Les dépouilles de certains résidants du CHSLD Herron auraient été abandonnées dans leur chambre durant de longues heures sans respect ou dignité, allongées dans du vomi, ébouriffées, sales, a témoigné mardi une infirmière auxiliaire de l’établissement à l’enquête publique de la coroner Géhane Kamel.

Gabrielle Duchaine
Gabrielle Duchaine La Presse

La soignante, qui a travaillé durant toute la première vague de la pandémie, a trouvé dans leur lit le corps inanimé de plusieurs résidants.

Le 5 avril 2020, elle raconte avoir lavé la dépouille et changé la jaquette d’une femme décédée, ce qui lui aurait valu des remontrances d’une responsable du CIUSSS de l’Ouest-de-l’Île-de-Montréal. « Elle traitait les corps comme s’ils étaient atteints de la peste. »

Le lendemain, en rentrant au travail, elle a appris le décès dans la nuit d’une autre dame. Elle était dans un état « ébouriffé ». « J’ai aidé à la laver. » Sa fille, dit-elle, n’avait pas été informée de l’état de santé de sa mère. Pis encore, une gestionnaire de Herron lui aurait dit la veille que sa mère, alors mourante, « était assise dans sa chaise et buvait un Boost ».

Quelques jours plus tard, vers le 9 avril, l’infirmière auxiliaire dont le nom est protégé par une ordonnance de non-publication a découvert la dépouille d’une autre femme. « Elle avait vomi juste avant de mourir et elle a avait été laissée dans son vomi durant des heures. » Elle en a informé une responsable, qui lui aurait répondu : « Je sais ».

« Je sais qu’on manquait de personnel, on courait partout. Mais ça prend cinq minutes pour laver quelqu’un et lui montrer du respect », a témoigné la soignante en pleurant.

Une autre chambre était occupée par un couple. La dame était décédée. L’homme était atteint d’Alzheimer. « Il allait vérifier comment allait sa femme et il découvrait qu’elle était morte. Puis il l’oubliait et il recommençait et le redécouvrait encore. La chambre d’en face était vide. Pourquoi personne n’avait sorti la dépouille de la dame ? »

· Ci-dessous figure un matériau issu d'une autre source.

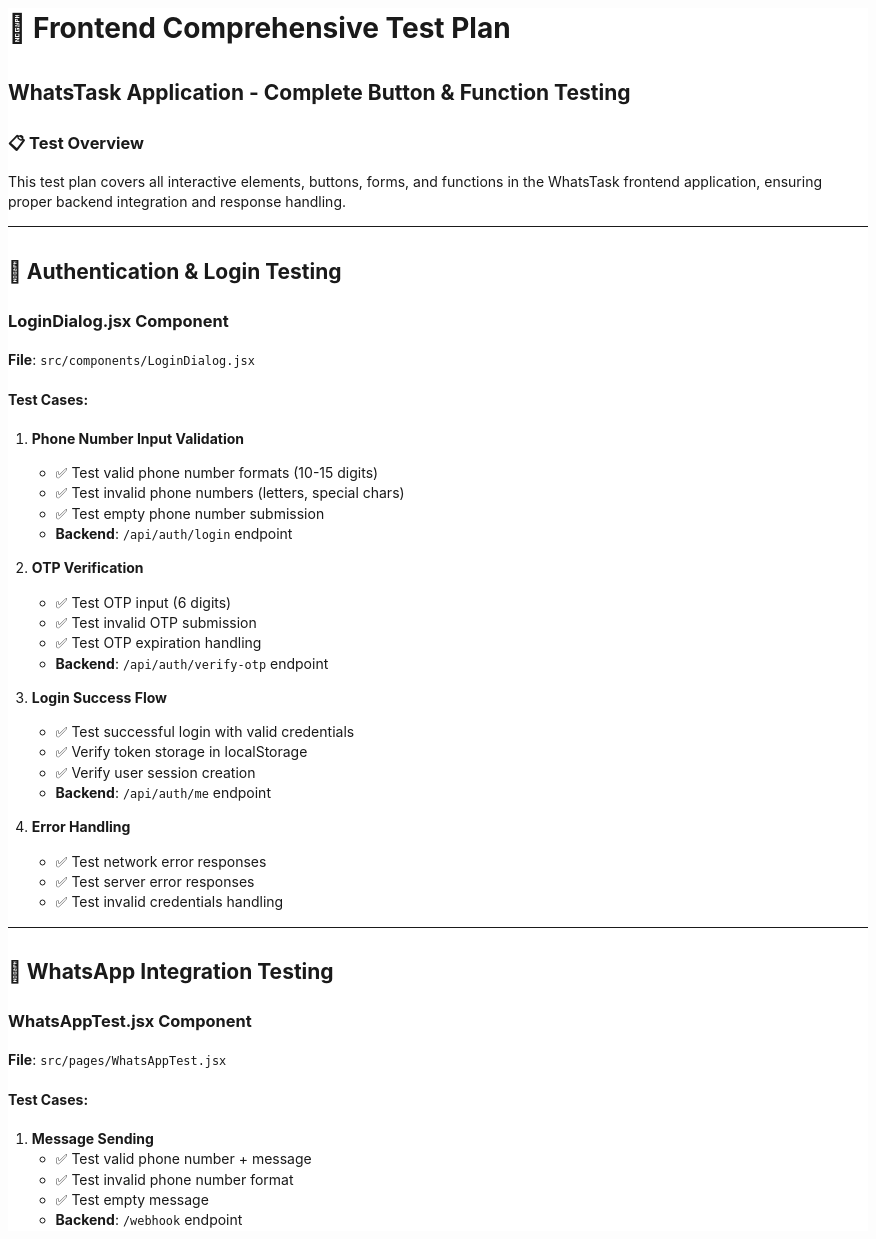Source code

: # 🧪 Frontend Comprehensive Test Plan
## WhatsTask Application - Complete Button & Function Testing

### 📋 **Test Overview**
This test plan covers all interactive elements, buttons, forms, and functions in the WhatsTask frontend application, ensuring proper backend integration and response handling.

---

## 🔐 **Authentication & Login Testing**

### **LoginDialog.jsx Component**
**File**: `src/components/LoginDialog.jsx`

#### Test Cases:
1. **Phone Number Input Validation**
   - ✅ Test valid phone number formats (10-15 digits)
   - ✅ Test invalid phone numbers (letters, special chars)
   - ✅ Test empty phone number submission
   - **Backend**: `/api/auth/login` endpoint

2. **OTP Verification**
   - ✅ Test OTP input (6 digits)
   - ✅ Test invalid OTP submission
   - ✅ Test OTP expiration handling
   - **Backend**: `/api/auth/verify-otp` endpoint

3. **Login Success Flow**
   - ✅ Test successful login with valid credentials
   - ✅ Verify token storage in localStorage
   - ✅ Verify user session creation
   - **Backend**: `/api/auth/me` endpoint

4. **Error Handling**
   - ✅ Test network error responses
   - ✅ Test server error responses
   - ✅ Test invalid credentials handling

---

## 📱 **WhatsApp Integration Testing**

### **WhatsAppTest.jsx Component**
**File**: `src/pages/WhatsAppTest.jsx`

#### Test Cases:
1. **Message Sending**
   - ✅ Test valid phone number + message
   - ✅ Test invalid phone number format
   - ✅ Test empty message
   - **Backend**: `/webhook` endpoint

Le témoignage de l’infirmière auxiliaire a été à la fois troublant et émotif. Elle a raconté comment, à la fin du mois de mars, un groupe d’employés d’une agence de placement a déserté le CHSLD en plein quart de travail après avoir appris que « la COVID-19 était dans le building ».

Elle a parlé du manque de personnel si criant qu’elle et ses quelques collègues restants n’arrivaient pas à fournir les soins de base.

Elle a expliqué comment elle s’est retrouvée, le 29 mars, la seule infirmière de tout l’établissement parce que les autres étaient malades. « Au deuxième, une seule préposée s’est présentée. On s’est regardés en se demandant ce qui se passait. C’est devenu clair que plusieurs résidants étaient dans leur urine et leurs selles, et que leurs lits étaient souillés. »

À l’heure du souper, « la personne de la cuisine a livré les cabarets et est redescendue tout de suite. Je suis descendue voir [une gestionnaire] et je l’ai suppliée de demander aux gens de la cuisine de monter distribuer les plateaux. Elle m’a dit qu’ils avaient refusé catégoriquement pour ne pas attraper le virus. »

Malgré l’aide envoyée par le CIUSSS à compter du 29 mars, la situation a mis des jours avant de s’améliorer, dit-elle. Le week-end du 4, 5 et 6 avril a été « le pire de la pandémie ».

Comme d’autres employés de Herron et du CIUSSS avant elle, la soignante a indiqué qu’elle ne savait pas trop qui était en charge, au moins avant le 5 avril, alors qu’une gestionnaire envoyée par le CIUSSS lui aurait dit qu’elle « prenait le contrôle ».

« Même après le CIUSSS, c’est demeuré très chaotique. […] Les gens continuaient de tomber comme des mouches », a-t-elle dit.

Des familles ont tenu, via la coroner, à remercier l’infirmière pour sa gentillesse et sa compassion.

Géhane Kamel lui a dit que des histoires comme la sienne permettent de « croire qu’il y a de l’espoir ». « Vous avez pris en charge des personnes qui avaient besoin d’aide [et vous les avez aidés] jusqu’à la dernière minute ».